TASK DETAILS => Consider the entries below. Count the lines holding the string "Variation" and state the number only.

* * *

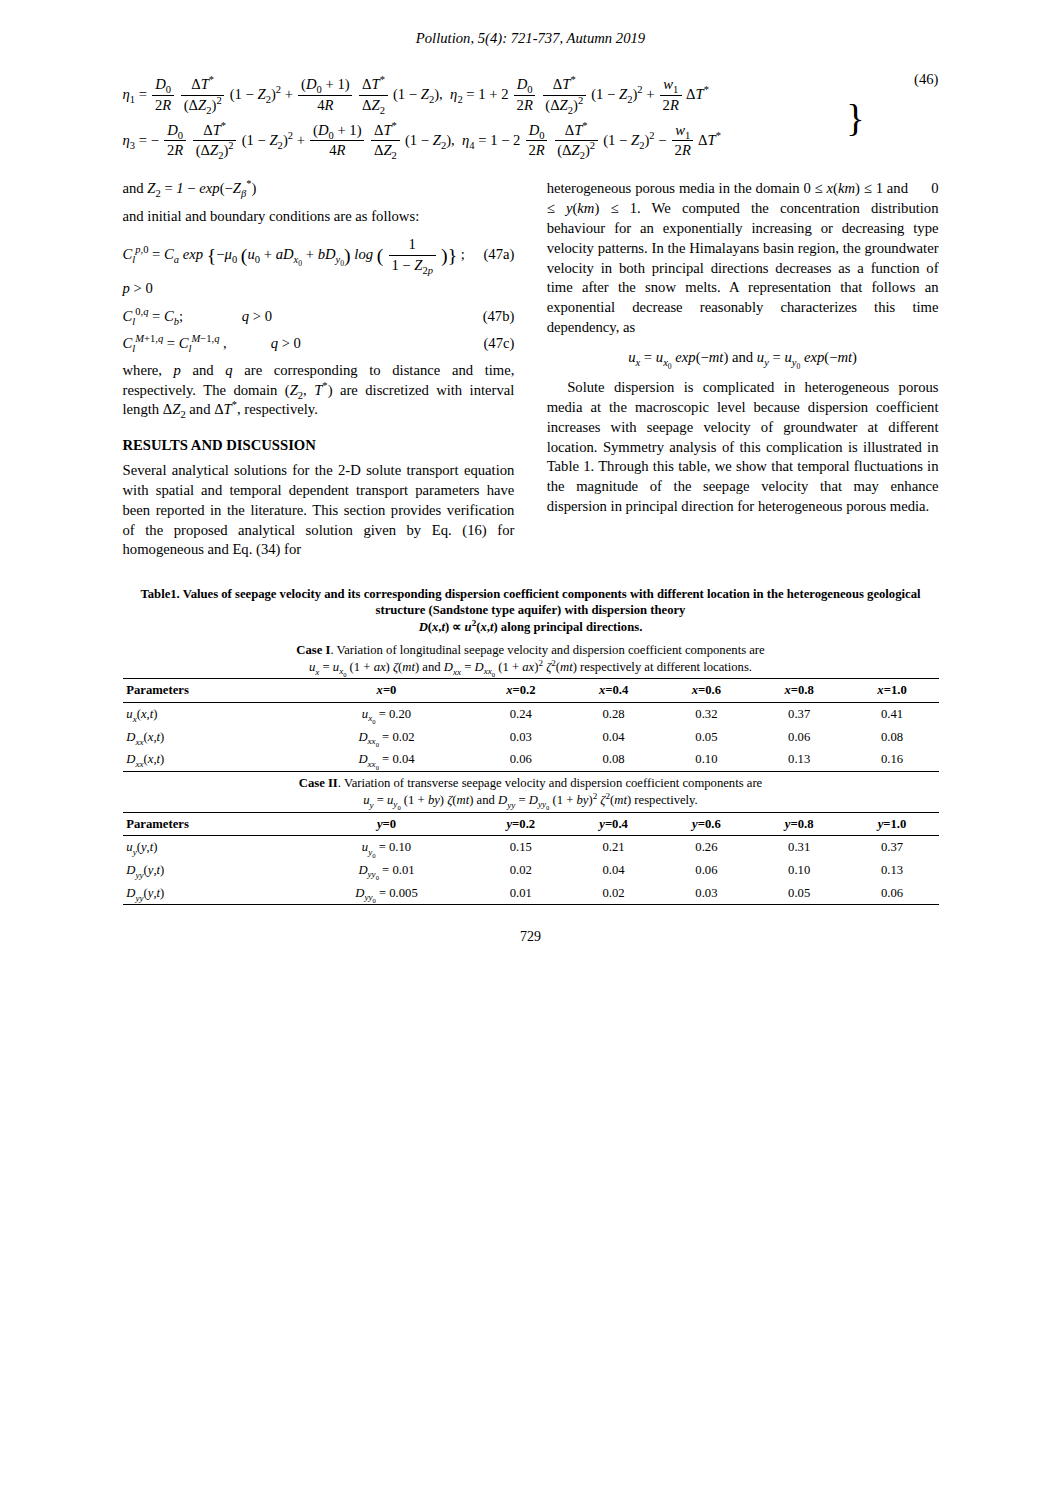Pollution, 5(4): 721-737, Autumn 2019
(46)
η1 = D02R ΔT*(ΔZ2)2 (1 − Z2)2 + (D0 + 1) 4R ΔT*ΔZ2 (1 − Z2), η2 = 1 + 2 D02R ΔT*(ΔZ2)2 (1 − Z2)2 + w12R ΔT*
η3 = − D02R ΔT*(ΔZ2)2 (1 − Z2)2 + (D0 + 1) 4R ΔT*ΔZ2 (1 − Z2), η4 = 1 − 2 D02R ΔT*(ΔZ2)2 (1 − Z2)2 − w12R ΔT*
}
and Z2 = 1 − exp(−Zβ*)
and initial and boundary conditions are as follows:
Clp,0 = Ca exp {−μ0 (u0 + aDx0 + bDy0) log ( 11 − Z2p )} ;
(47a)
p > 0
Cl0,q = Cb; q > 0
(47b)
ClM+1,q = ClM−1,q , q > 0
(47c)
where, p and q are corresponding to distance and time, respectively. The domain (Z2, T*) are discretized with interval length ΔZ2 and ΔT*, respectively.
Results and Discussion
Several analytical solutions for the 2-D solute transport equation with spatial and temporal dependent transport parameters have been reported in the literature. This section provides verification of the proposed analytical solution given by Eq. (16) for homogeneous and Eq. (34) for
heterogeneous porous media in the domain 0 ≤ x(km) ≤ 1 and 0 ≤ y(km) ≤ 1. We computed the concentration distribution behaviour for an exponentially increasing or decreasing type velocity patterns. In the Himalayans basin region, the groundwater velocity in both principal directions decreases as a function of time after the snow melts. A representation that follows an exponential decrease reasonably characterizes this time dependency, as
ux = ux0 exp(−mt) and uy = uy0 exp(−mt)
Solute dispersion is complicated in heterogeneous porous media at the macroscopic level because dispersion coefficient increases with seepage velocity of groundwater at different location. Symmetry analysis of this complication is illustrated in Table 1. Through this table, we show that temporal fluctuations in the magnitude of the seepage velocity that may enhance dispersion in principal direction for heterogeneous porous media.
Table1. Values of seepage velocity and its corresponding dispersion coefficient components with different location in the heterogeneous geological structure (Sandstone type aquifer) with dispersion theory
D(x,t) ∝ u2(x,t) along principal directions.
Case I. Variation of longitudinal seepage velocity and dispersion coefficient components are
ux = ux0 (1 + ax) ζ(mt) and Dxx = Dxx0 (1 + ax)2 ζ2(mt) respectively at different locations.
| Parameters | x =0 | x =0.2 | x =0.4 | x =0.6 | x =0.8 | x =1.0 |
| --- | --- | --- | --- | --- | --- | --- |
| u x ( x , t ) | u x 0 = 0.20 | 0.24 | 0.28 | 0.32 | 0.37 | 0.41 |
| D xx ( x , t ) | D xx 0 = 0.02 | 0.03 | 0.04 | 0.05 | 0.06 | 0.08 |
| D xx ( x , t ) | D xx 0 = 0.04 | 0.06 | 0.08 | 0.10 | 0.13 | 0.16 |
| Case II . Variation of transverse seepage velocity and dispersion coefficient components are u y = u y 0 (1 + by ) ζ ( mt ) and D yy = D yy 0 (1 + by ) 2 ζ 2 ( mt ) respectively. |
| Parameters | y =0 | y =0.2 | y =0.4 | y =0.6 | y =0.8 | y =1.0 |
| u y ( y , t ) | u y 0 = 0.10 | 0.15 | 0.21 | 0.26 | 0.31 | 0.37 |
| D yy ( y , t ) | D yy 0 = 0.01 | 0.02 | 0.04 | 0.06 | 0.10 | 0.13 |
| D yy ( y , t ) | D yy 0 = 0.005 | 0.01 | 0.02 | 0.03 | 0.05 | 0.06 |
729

* * *

EXERCISE RESULT => 2